Mrs. Hayes put another cool cloth on Tess’s forehead. “May I ask you something?”
“Of course,” Tess murmured.
“Why have you never married? Surely you’ve had many chances.”
“I’ve had one, but from a man for whom I had no respect, none at all,” she added, recalling the cavalryman in Montana with his studied arrogance and persistence. “I should have stayed single forever rather than marry such a bounder.”
“Wise girl. I married for love, but I was one of the lucky ones. My husband and I have three children living, out of the ten that I birthed.” She sat back down and concentrated on her knitting. “We’ve had hard times, but we always had each other when things got bad.” She smiled at Tess. “I don’t suppose you and Mr. Davis…?”
“Matt is my cousin,” Tess said evasively, and closed her eyes. She didn’t like remembering Matt’s views on marriage, as well as the mixing of races.

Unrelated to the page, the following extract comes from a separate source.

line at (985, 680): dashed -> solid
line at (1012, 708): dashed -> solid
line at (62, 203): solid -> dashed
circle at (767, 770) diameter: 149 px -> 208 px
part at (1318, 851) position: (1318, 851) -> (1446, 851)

All the same, it was hard to put out of her mind the look in Matt’s black eyes when he came close to her. He was attracted to her; she knew that. But a man could be attracted and still not love. Physical attraction alone was never enough. She loved him. Nothing short of a love as powerful as her own being reciprocated would be enough. Tess closed her eyes. She might as well try to sleep. Lamenting the future was fruitless.
She concentrated on breathing slowly and evenly. Minutes later she drifted off into a restless sleep.

MATT VISITED FIVE TELEGRAPH offices before he found one with a clerk named Collier. He wrote a telegraph to one of his operatives whom he’d dispatched to an outlying town, mentioning that his cousin Tess Meredith had been wounded by an unknown assailant and that he wouldn’t be in the office for two days, and instructing the man to contact Senior Agent Riley Blair if he needed assistance before Thursday. Then he signed his name.